# pci express kabel



## Pakko5 (16. Dezember 2009)

moin leute,

ich wollte mal wissen ob es kabel gibt die quasi den pci express steckplatz verlagern?!

sowas wie bei dem fastra 2 pc


----------



## kress (16. Dezember 2009)

Glaube nicht direkt Kabel, aber es gibt Steckkarten die den Pcie platz um 90° drehen, falls das hilft.


----------



## Two-Face (16. Dezember 2009)

Es gibt für Server Riser-Karten und auch nur für den PCI-Steckplatz, soweit ich weiß, aber von einem PCIe-Kabel hab ich noch nie was gehört und sowas gibt's auch net.


----------



## rabit (16. Dezember 2009)

Also ich habe auch sowas gesucht allerdings Pci-e Kabel habe nix gefunden wollte die Graka  drehen.
Nach langem suchen habe ich das aufgegeben.


----------



## Väinämöinen (16. Dezember 2009)

Ich nehme mal an, du suchst sowas.

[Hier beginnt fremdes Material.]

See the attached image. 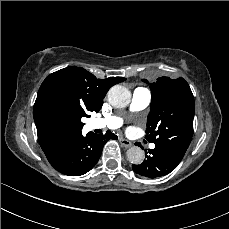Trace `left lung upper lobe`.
Listing matches in <instances>:
<instances>
[{
	"label": "left lung upper lobe",
	"instance_id": "left-lung-upper-lobe-1",
	"mask_svg": "<svg viewBox=\"0 0 229 229\" xmlns=\"http://www.w3.org/2000/svg\"><path fill=\"white\" fill-rule=\"evenodd\" d=\"M150 89L152 100L146 137L180 162L193 136L195 102L192 91L184 78L165 76L151 83Z\"/></svg>",
	"mask_w": 229,
	"mask_h": 229
}]
</instances>
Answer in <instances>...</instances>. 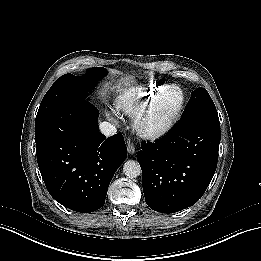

Ist jetzt nur das erste, was ich gefunden habe, einfach mal bei google nach pcie und riser suchen.


----------



## rabit (16. Dezember 2009)

@Väinämöinen
Ja genau die hatte ich gesucht Danke.


----------



## Pakko5 (17. Dezember 2009)

jo genau sowas  vielen dank


----------